Carmen Turner is not a woman given to either pessimism or casual revelations. Yesterday, at a press conference one day after The Washington Post reported that she will leave her job as chief of the Metro transportation system to take on the No. 2 job at the Smithsonian Institution, Turner offered few specifics but at least one hint of the emotions behind her decision.
"The Smithsonian, for all of us who live in Washington, is a very important part of our total experience," she said. "I can remember coming to the Smithsonian as a child with my parents, coming with my two sons after church and much later with my two little granddaughters. I feel very warmly about the Smithsonian.
"You know, people say there are three things that bind us together. One of them is the Redskins, of course. One is the Smithsonian. And of course you know what the third is -- Metro."

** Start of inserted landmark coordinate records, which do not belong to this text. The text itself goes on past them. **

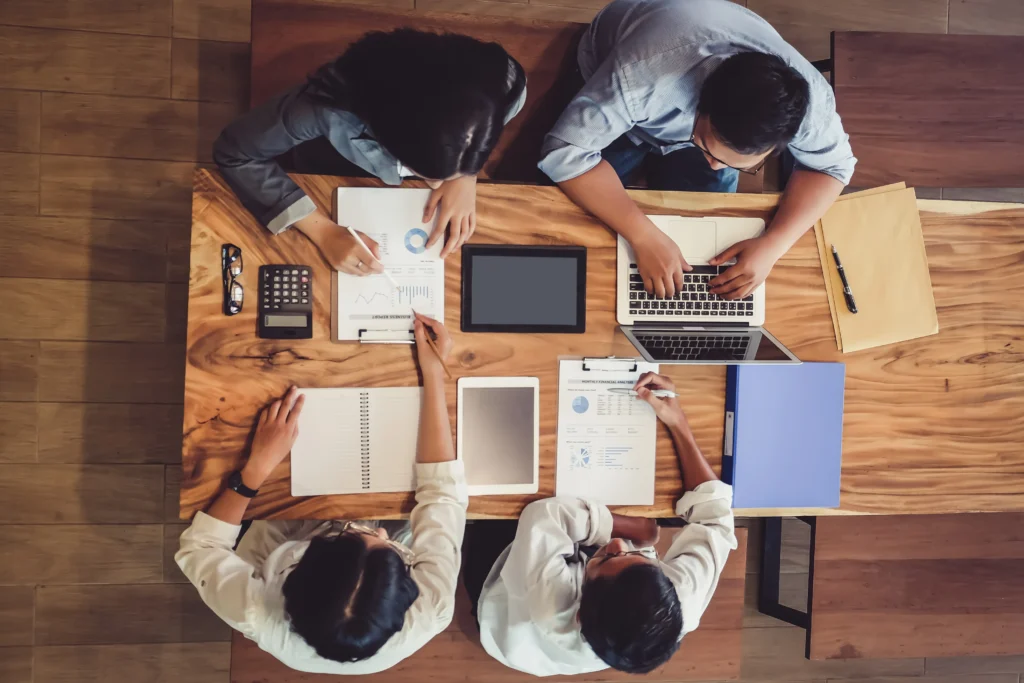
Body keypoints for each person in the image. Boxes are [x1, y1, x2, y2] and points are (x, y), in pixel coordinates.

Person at [176, 313, 466, 674]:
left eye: (351, 534)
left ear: (298, 572)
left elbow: (199, 547)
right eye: (385, 547)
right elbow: (442, 494)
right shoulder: (432, 609)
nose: (378, 531)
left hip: (288, 528)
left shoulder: (255, 611)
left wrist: (256, 469)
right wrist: (434, 372)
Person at [539, 0, 856, 302]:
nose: (715, 166)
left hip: (684, 71)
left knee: (708, 233)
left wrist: (775, 244)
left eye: (740, 165)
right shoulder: (641, 77)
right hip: (612, 64)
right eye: (708, 149)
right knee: (561, 216)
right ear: (700, 104)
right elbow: (562, 152)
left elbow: (834, 169)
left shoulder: (810, 107)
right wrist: (642, 234)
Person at [466, 371, 736, 676]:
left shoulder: (552, 606)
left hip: (504, 614)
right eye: (640, 557)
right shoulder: (679, 601)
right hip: (581, 601)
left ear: (579, 613)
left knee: (501, 498)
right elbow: (715, 517)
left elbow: (542, 516)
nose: (618, 544)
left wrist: (635, 530)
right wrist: (678, 423)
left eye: (607, 558)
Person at [214, 29, 527, 274]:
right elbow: (235, 153)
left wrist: (465, 175)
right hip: (329, 163)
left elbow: (510, 103)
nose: (435, 184)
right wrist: (323, 232)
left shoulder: (503, 80)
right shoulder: (324, 109)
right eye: (424, 172)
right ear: (388, 134)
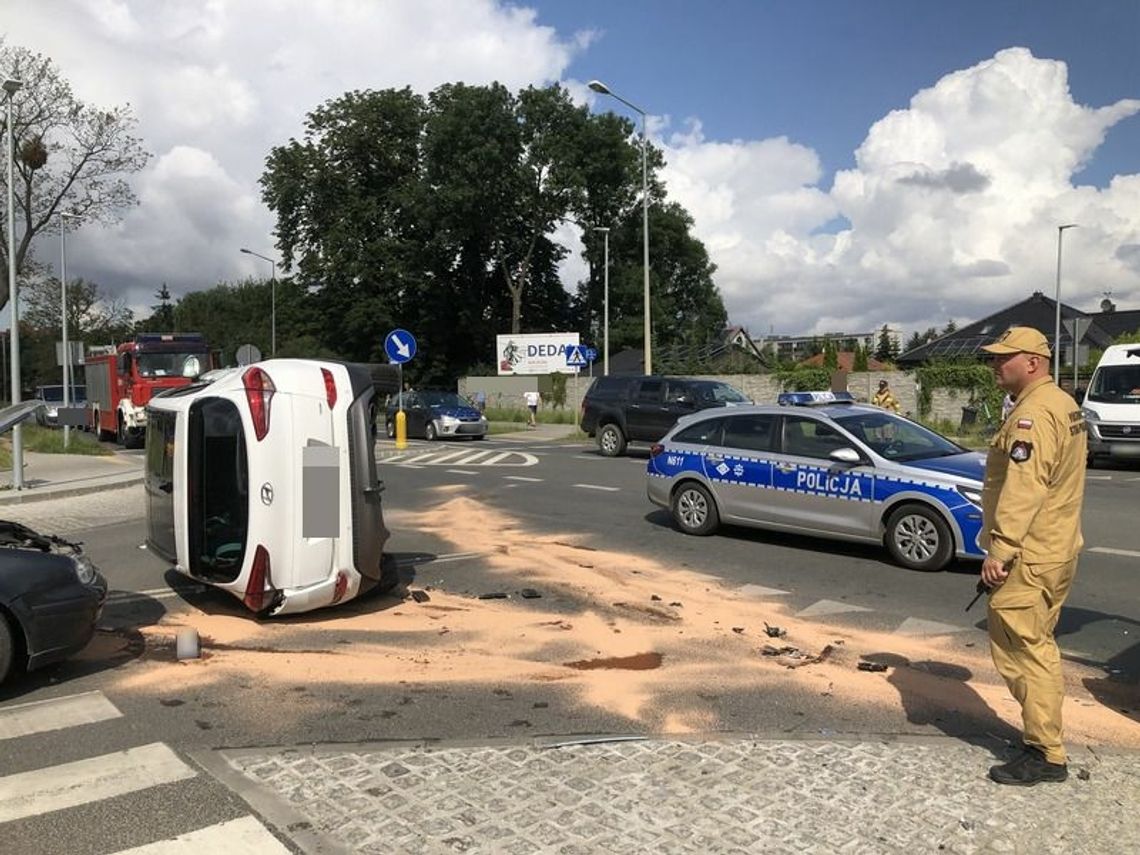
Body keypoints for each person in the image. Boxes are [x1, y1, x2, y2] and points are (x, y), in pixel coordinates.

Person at [979, 326, 1087, 786]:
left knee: (1024, 650)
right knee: (1036, 643)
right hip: (1055, 547)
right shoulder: (1062, 404)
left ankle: (1045, 752)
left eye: (1004, 357)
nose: (994, 365)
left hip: (1030, 553)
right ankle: (1043, 741)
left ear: (1033, 362)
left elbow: (1026, 487)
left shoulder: (1035, 415)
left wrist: (1000, 550)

She declined to discuss her plans for her new job or to talk in any more detail of her decision to take it. Instead, she limited herself to praising the man who hired her and speaking in general terms of the new opportunities she faces.
Referring to Smithsonian Secretary Robert McC. Adams (who has been criticized recently for a management style some of his employees describe as aloof and unpredictable), she said the job offer was appealing because of the opportunity to work with "someone of Dr. Adams's stature, someone with a vision for the Smithsonian and a vision expressed with such passion."
She went on to praise her employees at Metro: "Metro's been my baby," she said, but "Metro's a healthy organization. It has a good, solid work force."
And about just what she expects to do in her new position, which begins in December and will introduce her to an institution that faces severe morale as well as financial challenges, she said only this: "I guess I would ask you to come and ask me in about six months."
Turner leaves the Washington Metropolitan Area Transit Authority after seven years as general manager. She will succeed Dean Anderson, who was fired by Adams in July.
Describing the decision to leave Metro as a "heart-wrenching" one, Turner said she had not been looking for a career change when the Smithsonian approached her. But when asked what about the chief operating officer job had attracted her to the Smithsonian, Turner avoided specifics. "It's hard to talk about what drew me to the job," she said, "because at this point I think it was more instinct, an opportunity to contribute to the management at the Smithsonian and an opportunity to experience personal growth."
One knowledgeable source said yesterday that as a native Washingtonian Turner had always thought highly of the Smithsonian and S. Dillon Ripley, Adams's predecessor, who ran and transformed the institution for 20 years, and that she was intrigued by the chance to help the institution resolve some of its current problems. But Turner, according to the source, did not want to discuss this motivation yesterday for fear of seeming to criticize Adams.
In her new job, Turner will oversee the workings of what Adams called "the world's largest museum and research complex." A graduate of Howard University who received a master's degree in public administration from American University, Turner has no professional background in museums, but said on Tuesday that she sits on the boards of Howard and George Washington universities, "so I've had some experience with institutions of higher learning."
But Adams emphasized repeatedly that he sees Turner's experience at Metro as extremely relevant training for a job in the Smithsonian Castle.
"In so many ways she has had at Metro and elsewhere experiences that were very closely allied to those at the Smithsonian," he said. "We, like Metro, are partly in and partly not in the federal government. We go to it for money, but we are not part of it. We have the same stance."
He also pointed to Turner's background in technical and political matters, her ability to work with a "wide geographical constituent base" and her handling of "complex funding issues -- issues I need not tell you also have analogues at the Smithsonian."
Speaking of those analogous issues, Turner said, "I'm not intimidated by the challenge. I'm excited by the challenge."
Adams also stressed Turner's ability to work with a wide variety of people. He said Turner had told him that she knew she was succeeding at Metro "when the bus drivers waved at her. I think someone who measures interactions with one's employees, one's staff, that way, with concern for everyone, can't help but be good for an institution."
Turner's appointment, Adams said, is part of a "series of reorganization moves" that will come "over time," but he would not describe the moves or say when the next one will occur. He also would not disclose how much Turner will make in her new position, saying that "it has yet to be all formalized." At Metro her annual salary is $109,000.
Several Smithsonian officials attended the press conference, including Assistant Secretary Alice Burnette, who is overseeing the creation of the National Museum of the American Indian.
"I think nothing could be better for the Smithsonian," she said of the appointment. "Carmen brings so much substance, but she brings so much caring. It is very future-oriented. It has great promise for the Smithsonian to assert its determination to be the museum of all the people."